Re: Fritz-Duhan Follow-Up

Date: 2020-11-16 02:54 pm (UTC)
selenak: (Wilhelmine und Folichon)
From: [personal profile] selenak
Re: Charlotte, in addition to these things, what biases me against her is that she wouldn't take her other daughter, Elisabeth, back when Fritz offered this as an alternative to imprisonment post scandal. I mean, if Fritz comes off better at handling the next generation and/or behaving towards a woman.... Seriously though: this was before Elisabeth was transfered to the relatively okay exile/banishment to Stettin, this was when she was at Küstrin. I mean, Küstrin. If your daughter is at Küstrin, with all that implies in your family history and your brother writes that she only repayed her husband's infedelity in kind, and you still respond with "I don't want that whore anywhere near me", sheesh.

Now, to be fair: Charlotte also had undoubted good qualities. For starters, she had her shair of the family brains, what with translating Wolff into French on her lonesome (Fritz needed Suhm for that), and she was independently minded enough to keep an open mind about German literature and be curious about same (not just by hiring Lessing as a librarian), to the point where famously her and Anna Amalie's visit to Fritz inspired him to publish "De La Literature Allemande" as a counter argument because both ladies seem to have positioned themselves fervently pro German writings. Also, even in Wilhelmine's angry description of Charlotte's behavior in 1732 she mentions Charlotte used to be her favourite sister back in the day, and Fritz generally sounds positive about her both in second hand testimony (i.e. those Austrian reports on "Junior") and in his letters.

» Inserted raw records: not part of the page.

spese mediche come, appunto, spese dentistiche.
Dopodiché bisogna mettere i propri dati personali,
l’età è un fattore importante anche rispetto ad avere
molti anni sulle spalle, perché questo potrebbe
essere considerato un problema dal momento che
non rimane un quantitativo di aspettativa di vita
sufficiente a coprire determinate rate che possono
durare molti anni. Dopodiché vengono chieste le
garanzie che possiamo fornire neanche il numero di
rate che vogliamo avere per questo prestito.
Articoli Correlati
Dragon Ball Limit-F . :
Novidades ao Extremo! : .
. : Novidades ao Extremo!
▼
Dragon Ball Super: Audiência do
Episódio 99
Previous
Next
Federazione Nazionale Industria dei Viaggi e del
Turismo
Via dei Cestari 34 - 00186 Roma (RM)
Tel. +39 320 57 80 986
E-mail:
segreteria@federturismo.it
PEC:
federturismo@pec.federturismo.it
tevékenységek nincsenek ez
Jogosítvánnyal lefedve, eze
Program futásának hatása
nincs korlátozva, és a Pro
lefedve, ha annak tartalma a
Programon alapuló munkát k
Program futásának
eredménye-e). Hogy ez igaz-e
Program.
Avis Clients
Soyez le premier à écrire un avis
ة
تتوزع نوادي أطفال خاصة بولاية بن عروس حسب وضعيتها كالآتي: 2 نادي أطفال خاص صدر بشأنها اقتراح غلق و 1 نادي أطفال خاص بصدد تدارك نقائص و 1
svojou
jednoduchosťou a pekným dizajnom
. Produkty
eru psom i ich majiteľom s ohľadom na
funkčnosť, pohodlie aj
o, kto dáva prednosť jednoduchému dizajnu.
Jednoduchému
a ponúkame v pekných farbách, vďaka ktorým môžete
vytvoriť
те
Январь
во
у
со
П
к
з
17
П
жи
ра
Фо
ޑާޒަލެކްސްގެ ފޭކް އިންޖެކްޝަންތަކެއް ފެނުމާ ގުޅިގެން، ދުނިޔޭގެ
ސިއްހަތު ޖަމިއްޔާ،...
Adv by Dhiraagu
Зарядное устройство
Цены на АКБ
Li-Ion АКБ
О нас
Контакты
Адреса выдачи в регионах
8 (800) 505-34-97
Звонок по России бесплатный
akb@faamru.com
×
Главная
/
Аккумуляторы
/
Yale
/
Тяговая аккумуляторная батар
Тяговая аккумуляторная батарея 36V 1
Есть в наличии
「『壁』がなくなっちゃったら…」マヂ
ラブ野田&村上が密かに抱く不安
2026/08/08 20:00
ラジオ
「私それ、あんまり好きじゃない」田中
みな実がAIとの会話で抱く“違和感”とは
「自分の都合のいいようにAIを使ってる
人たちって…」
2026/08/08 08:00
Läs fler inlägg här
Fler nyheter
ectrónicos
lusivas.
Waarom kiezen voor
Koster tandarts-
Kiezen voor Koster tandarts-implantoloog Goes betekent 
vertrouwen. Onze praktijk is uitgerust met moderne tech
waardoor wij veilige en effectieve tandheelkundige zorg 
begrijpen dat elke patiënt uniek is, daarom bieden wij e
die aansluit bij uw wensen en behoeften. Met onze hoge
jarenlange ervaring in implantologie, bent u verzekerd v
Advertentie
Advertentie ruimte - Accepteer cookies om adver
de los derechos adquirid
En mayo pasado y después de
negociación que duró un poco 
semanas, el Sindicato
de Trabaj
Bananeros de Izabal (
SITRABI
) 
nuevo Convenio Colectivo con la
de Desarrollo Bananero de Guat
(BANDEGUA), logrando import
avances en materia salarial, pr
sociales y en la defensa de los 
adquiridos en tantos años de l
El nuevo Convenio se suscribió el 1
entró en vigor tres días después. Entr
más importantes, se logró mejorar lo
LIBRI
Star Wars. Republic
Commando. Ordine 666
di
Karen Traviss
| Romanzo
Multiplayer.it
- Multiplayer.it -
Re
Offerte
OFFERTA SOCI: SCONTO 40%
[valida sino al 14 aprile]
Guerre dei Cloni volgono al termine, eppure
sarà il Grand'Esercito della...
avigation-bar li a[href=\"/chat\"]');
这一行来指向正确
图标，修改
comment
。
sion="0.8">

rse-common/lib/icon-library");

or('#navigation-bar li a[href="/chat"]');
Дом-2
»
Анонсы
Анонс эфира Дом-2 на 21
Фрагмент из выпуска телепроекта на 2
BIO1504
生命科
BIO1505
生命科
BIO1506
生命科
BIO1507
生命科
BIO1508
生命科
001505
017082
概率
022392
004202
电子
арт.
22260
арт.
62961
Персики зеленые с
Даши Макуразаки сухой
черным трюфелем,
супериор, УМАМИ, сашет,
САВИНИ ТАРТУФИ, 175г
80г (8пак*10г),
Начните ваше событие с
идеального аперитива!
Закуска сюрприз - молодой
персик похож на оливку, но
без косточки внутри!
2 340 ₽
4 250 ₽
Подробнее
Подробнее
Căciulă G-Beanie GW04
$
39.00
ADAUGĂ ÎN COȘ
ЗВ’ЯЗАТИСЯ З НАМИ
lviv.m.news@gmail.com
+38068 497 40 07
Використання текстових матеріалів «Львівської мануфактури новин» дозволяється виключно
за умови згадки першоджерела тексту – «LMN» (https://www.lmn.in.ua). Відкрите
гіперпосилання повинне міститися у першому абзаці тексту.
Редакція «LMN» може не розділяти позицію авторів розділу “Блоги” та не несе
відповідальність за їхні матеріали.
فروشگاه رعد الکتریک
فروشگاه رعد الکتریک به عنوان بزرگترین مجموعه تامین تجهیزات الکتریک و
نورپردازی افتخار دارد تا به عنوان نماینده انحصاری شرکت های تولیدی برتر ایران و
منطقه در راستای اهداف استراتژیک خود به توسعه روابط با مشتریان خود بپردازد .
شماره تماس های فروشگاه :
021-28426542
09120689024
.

Then again: Yes, as far as I recall, Charlotte joined the "how could you?" club re: the MT lunch. I also don't recall her doing anything during the year of AW's disgrace, either. And other than Ulrike, Charlotte really had the best, safest position of any of the sisters from which to take a stand. All of which leads me to the conclusion that she was probably good company on a social level, but that her instinct was to cater to the given authority on the top, and to discard you if you lost any political advantage, so as an ally, she was only of questionable value, hence my somewhat cynical speculation that her help for Fritz and Duhan came with the awareness that Fritz was the future King.

Predestination: could be, but yes, teenage Fritz wasn't subtle about whom he liked and didn't like. Given how much FW was attached to the idea of himself as a beloved father and how very insulted he was that his oldest children didn't give him the feeling that he was this, AND given FW's explicit instructions during the Küstrin year to give Fritz the idea everyone, including his mother, didn't love him anymore and had forgotten all about him, I'm going with paternal jealousy as a primary motive.